In a content analysis of best-selling and most-rented porn films, researchers found that 88 percent of analyzed scenes contained physical aggression: generally spanking, gagging, choking or slapping. Verbal aggression occurred in 49 percent of the scenes, most often in the form of calling a woman “bitch” and “slut.” Men perpetrated 70 percent of the aggressive acts, while women were the targets 94 percent of the time. It is difficult to account for all of the “gonzo” and amateur porn available online, but there is reason to believe that the rented and purchased porn in the analysis largely reflects the content of free porn sites. As researcher Shira Tarrant points out, “The tube sites are aggregators of a bunch of different links and clips, and they are very often pirated or stolen.” So porn that was produced for sale is proffered for free.

As the evidence piles up, a coalition of academics, health professionals, educators, feminist activists and caregivers has decided that they can no longer allow the porn industry to hijack the physical and emotional well-being of our culture. This means understanding that porn is everyone’s problem. Culture Reframed, an organization I founded and currently chair, is pioneering a strategy to address porn as the public health crisis of the digital age. We are developing educational programs for parents, youth and a range of professionals that aim to help shift the culture from one that normalizes a pornographic, oppression-based sexuality to one that values and promotes a sexuality rooted in healthy intimacy, mutual care and respect.

Parents and educators at every level need to know that if porn is not discussed in a research-based, age-appropriate sexual health curriculum, its effects will surely show up as sexual harassment, dating violence and inadvertent “child pornography” on students’ phones. Pornography can cause lifelong problems if young people are not taught to distinguish between exploitative porn sex and healthy, safe sex. As the research shows, porn is not merely a moral nuisance and subject for culture-war debates. It’s a threat to our public health.

Here;  https://www.washingtonpost.com/posteverything/wp/2016/04/08/is-porn-immoral-that-doesnt-matter-its-a-public-health-crisis/?tid=ss_tw-bottom

How sad!  God created sex to be an intimate, beautiful, loving act between a man and woman who were committed to God in marriage.  And now Satan, and the lusts of our flesh, have turned it into a perverted activity that some are calling  a Public Health Crisis!

Our poor kids.  The average age in America that our children are first exposed to hard-core porn is 8 yrs old!  Really?  And by the time they are teenagers they have spent DAYS watching other people have sex.  And by the time they are married....when their partner doesn't look and act like a porn star....our men need drugs to get an erection because "regular" sex with your wife just doesn't match up with virtual sex the porn stars are having.

There can be no doubt that America is suffering from a Public Health Crisis!  The Crisis is called sin!
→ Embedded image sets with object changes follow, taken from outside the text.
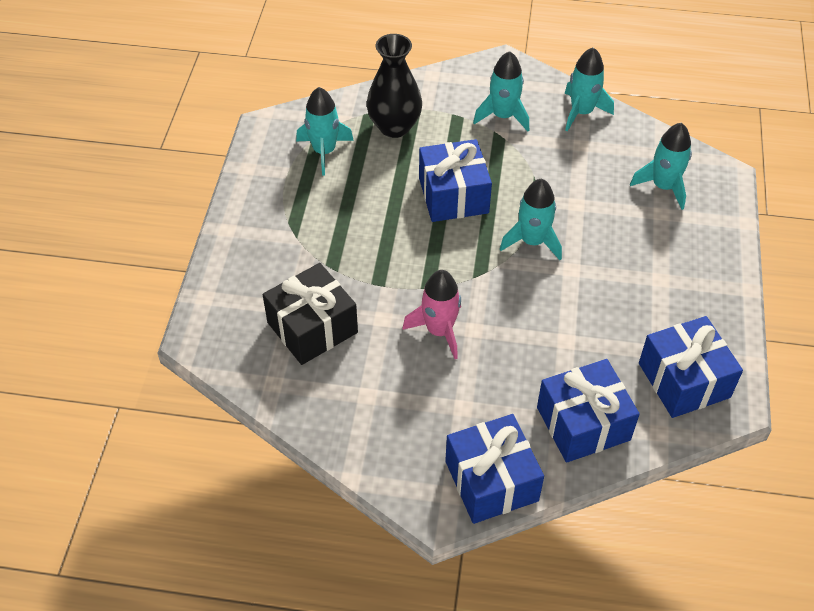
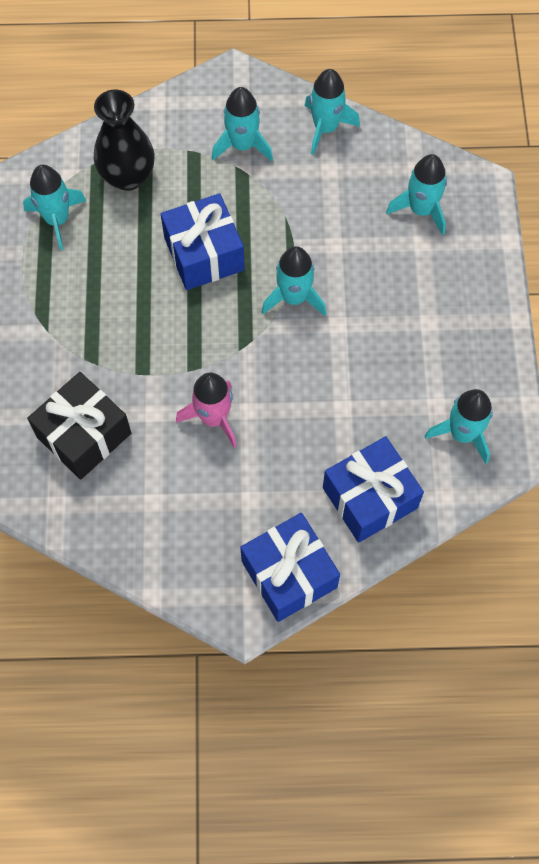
camera: 10 degrees left, 15 degrees up
(684, 380) = (462, 434): blue gift -> turquoise rocket

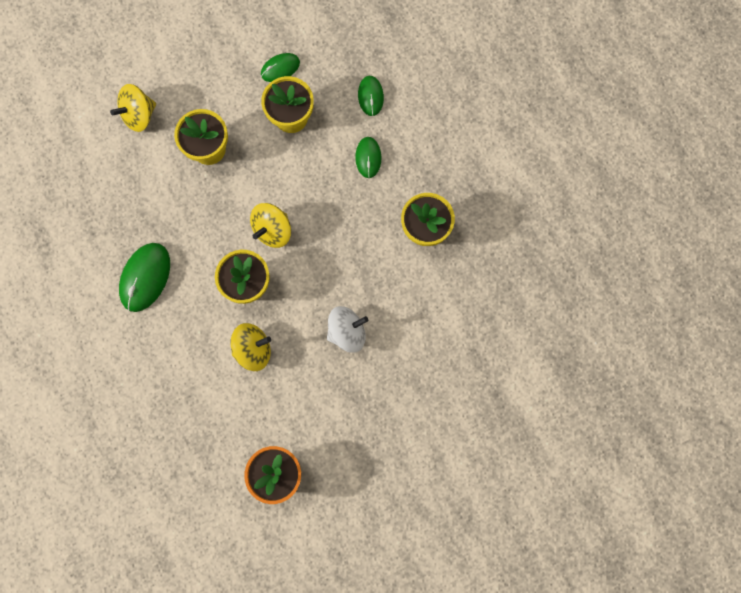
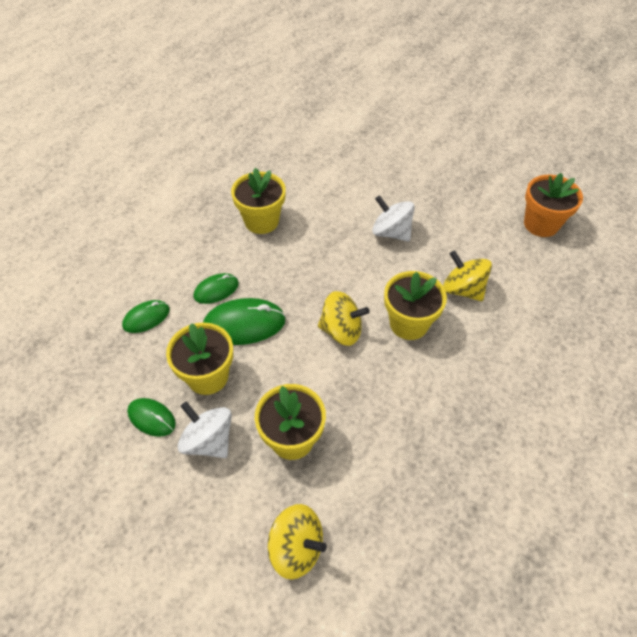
camera: 120 degrees left, 25 degrees down
(145, 277) = (476, 419): green mouse -> green mouse (244, 324)
(240, 96) = (208, 441): none -> white spinning top

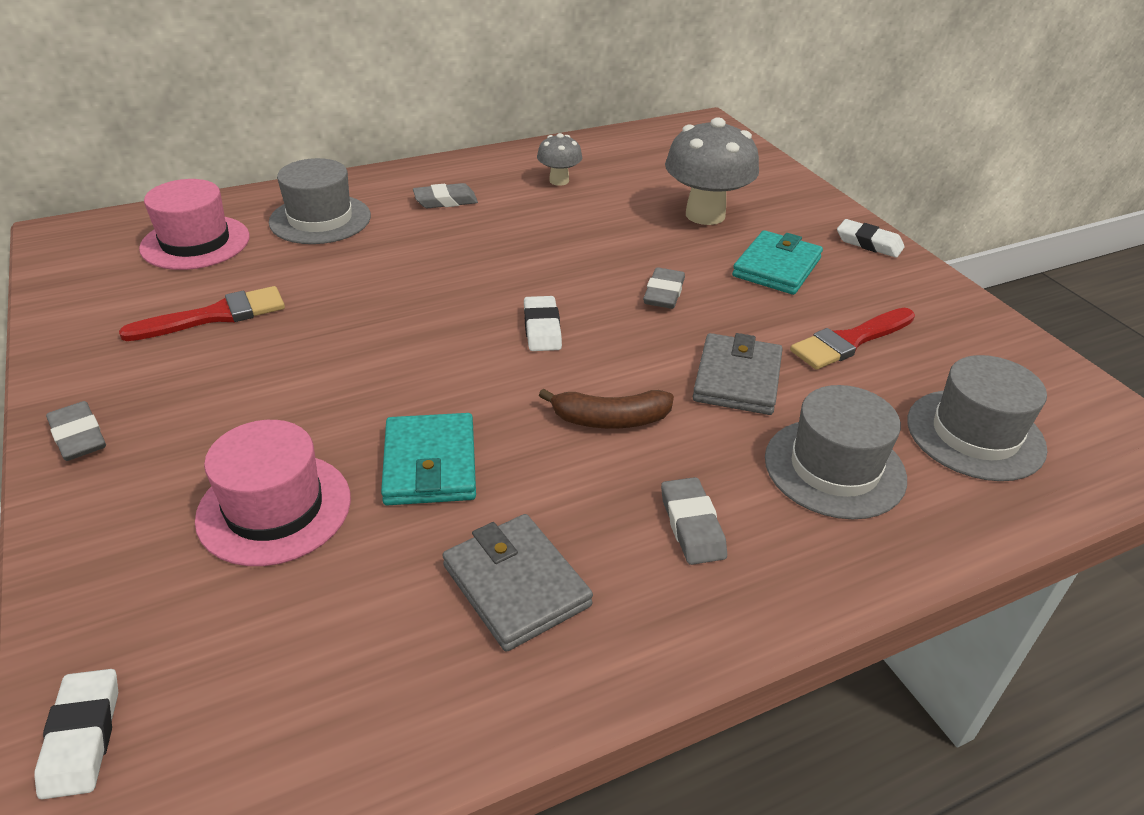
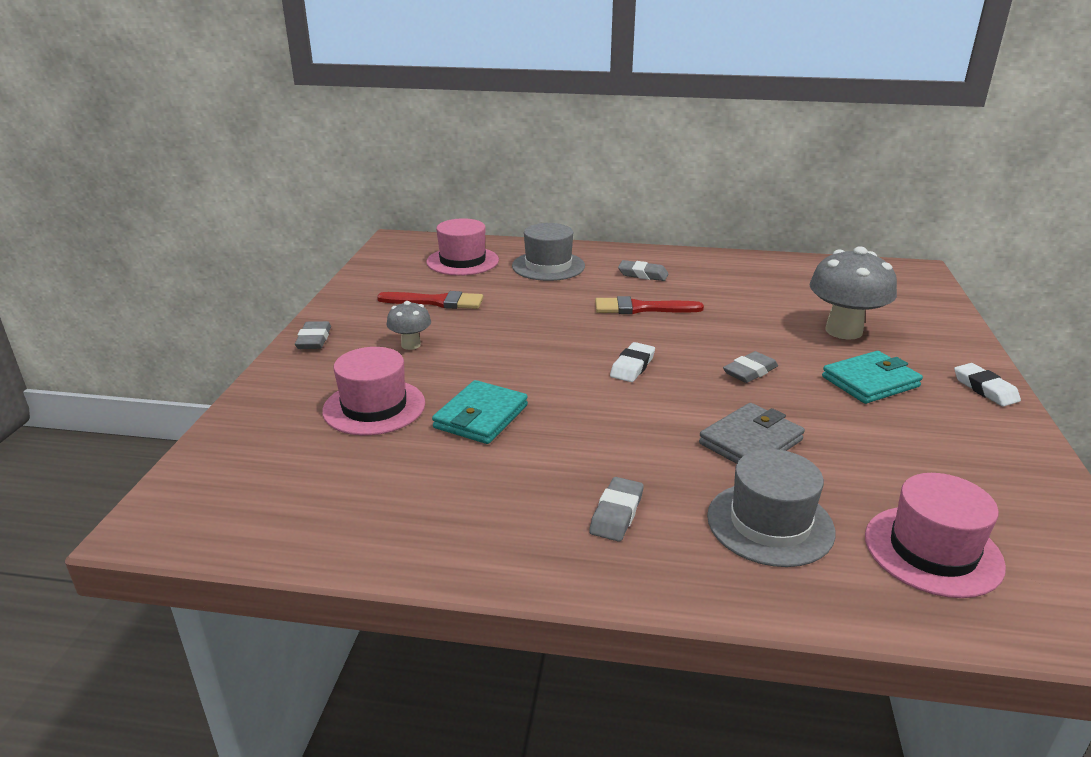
camera: 35 degrees right, 10 degrees down
(82, 737) = (193, 471): white eraser -> none
(516, 585) = (466, 498): grey wallet -> none
(559, 181) = (742, 281): grey mushroom -> grey mushroom (411, 345)
(610, 420) = (624, 433): brown banana -> none
(849, 341) = (882, 449): red brush -> red brush (641, 308)
(975, 434) = (933, 551): grey hat -> pink hat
And it appears that maybe God has already given us over to our shameful lusts...and withdrawn His protective hand.

Romans 1
24 Therefore God gave them over in the sinful desires of their hearts to sexual impurity for the degrading of their bodies with one another. 25 They exchanged the truth about God for a lie, and worshiped and served created things rather than the Creator—who is forever praised. Amen.

26 Because of this, God gave them over to shameful lusts. Even their women exchanged natural sexual relations for unnatural ones. 27 In the same way the men also abandoned natural relations with women and were inflamed with lust for one another. Men committed shameful acts with other men, and received in themselves the due penalty for their error.

If you are reading this and have a porn problem, please understand that Jesus already knows about your problem.  There is NO HIDDEN SIN!  Repent of all your sins, ask Jesus to come be your savior and save you from the wrath of God which is coming.  If you truly did accept Him, the Holy Spirit will come and live inside of you and help to lead you away from the patterns of sin you had before you knew Him.